***** Provided data

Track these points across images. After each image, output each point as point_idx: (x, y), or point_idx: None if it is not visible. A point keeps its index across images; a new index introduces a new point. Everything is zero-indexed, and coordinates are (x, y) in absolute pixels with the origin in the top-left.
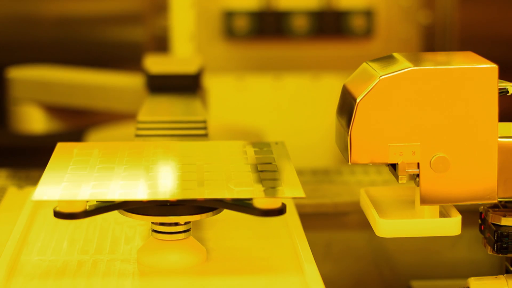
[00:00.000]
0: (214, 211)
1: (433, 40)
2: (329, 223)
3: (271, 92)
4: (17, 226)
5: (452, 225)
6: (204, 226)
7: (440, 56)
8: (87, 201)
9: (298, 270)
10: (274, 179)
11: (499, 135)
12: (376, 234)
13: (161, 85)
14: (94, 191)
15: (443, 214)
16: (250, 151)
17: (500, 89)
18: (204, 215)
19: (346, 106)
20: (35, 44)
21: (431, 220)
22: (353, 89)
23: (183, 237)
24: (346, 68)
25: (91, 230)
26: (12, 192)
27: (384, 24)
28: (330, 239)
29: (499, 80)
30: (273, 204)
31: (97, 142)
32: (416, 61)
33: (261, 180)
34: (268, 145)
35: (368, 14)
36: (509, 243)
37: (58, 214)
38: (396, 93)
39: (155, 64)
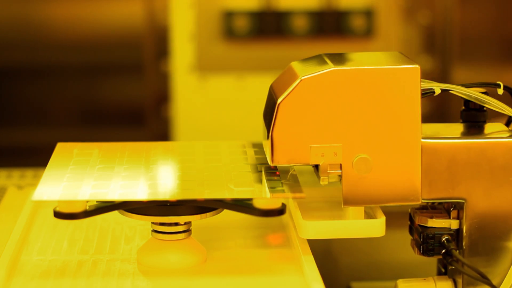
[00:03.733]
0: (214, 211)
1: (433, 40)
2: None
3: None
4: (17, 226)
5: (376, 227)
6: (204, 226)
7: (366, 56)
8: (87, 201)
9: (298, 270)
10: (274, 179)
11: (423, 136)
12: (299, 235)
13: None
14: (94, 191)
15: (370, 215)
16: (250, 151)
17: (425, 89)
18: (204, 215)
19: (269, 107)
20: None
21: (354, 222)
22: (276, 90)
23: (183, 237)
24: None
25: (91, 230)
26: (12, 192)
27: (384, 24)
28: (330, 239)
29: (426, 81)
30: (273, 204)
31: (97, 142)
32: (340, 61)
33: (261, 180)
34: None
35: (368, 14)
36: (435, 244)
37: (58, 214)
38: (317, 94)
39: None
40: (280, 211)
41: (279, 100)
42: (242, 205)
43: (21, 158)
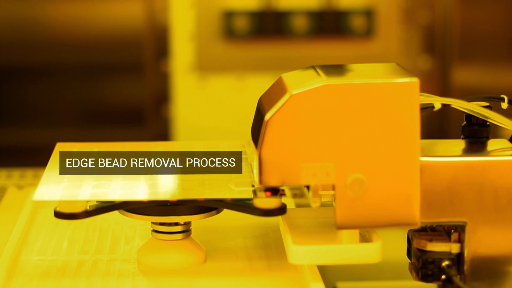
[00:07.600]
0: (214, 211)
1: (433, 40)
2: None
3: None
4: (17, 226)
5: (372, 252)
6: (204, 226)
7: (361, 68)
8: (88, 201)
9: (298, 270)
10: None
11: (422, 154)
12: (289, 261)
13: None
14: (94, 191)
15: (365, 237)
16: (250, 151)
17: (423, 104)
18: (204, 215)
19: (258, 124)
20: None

**********

When copying, output the data exactly and leave out the pictures.

Track these points across images. After each image, output each point as point_idx: (x, y), or point_idx: None if it is not visible. A point keeps its index across images; a new index introduces a new point. Everything is zero-indexed, and coordinates are (x, y) in absolute pixels with the origin in the top-left.
[00:00.000]
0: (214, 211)
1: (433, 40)
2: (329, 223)
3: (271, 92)
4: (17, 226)
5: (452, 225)
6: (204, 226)
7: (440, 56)
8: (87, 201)
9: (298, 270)
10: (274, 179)
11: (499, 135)
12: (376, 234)
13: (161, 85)
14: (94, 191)
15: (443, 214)
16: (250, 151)
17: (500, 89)
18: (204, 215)
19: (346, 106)
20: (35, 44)
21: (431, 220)
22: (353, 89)
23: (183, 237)
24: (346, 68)
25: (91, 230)
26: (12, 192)
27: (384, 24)
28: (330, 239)
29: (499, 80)
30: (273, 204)
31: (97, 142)
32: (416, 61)
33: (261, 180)
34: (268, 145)
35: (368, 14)
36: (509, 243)
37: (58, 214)
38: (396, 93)
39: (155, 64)
[00:03.733]
0: (214, 211)
1: (433, 40)
2: None
3: None
4: (17, 226)
5: (376, 227)
6: (204, 226)
7: (366, 56)
8: (87, 201)
9: (298, 270)
10: (274, 179)
11: (423, 136)
12: (299, 235)
13: None
14: (94, 191)
15: (370, 215)
16: (250, 151)
17: (425, 89)
18: (204, 215)
19: (269, 107)
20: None
21: (354, 222)
22: (276, 90)
23: (183, 237)
24: None
25: (91, 230)
26: (12, 192)
27: (384, 24)
28: (330, 239)
29: (426, 81)
30: (273, 204)
31: (97, 142)
32: (340, 61)
33: (261, 180)
34: None
35: (368, 14)
36: (435, 244)
37: (58, 214)
38: (317, 94)
39: None
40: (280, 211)
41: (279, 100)
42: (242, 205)
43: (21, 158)
[00:07.600]
0: (214, 211)
1: (433, 40)
2: None
3: None
4: (17, 226)
5: (372, 252)
6: (204, 226)
7: (361, 68)
8: (88, 201)
9: (298, 270)
10: None
11: (422, 154)
12: (289, 261)
13: None
14: (94, 191)
15: (365, 237)
16: (250, 151)
17: (423, 104)
18: (204, 215)
19: (258, 124)
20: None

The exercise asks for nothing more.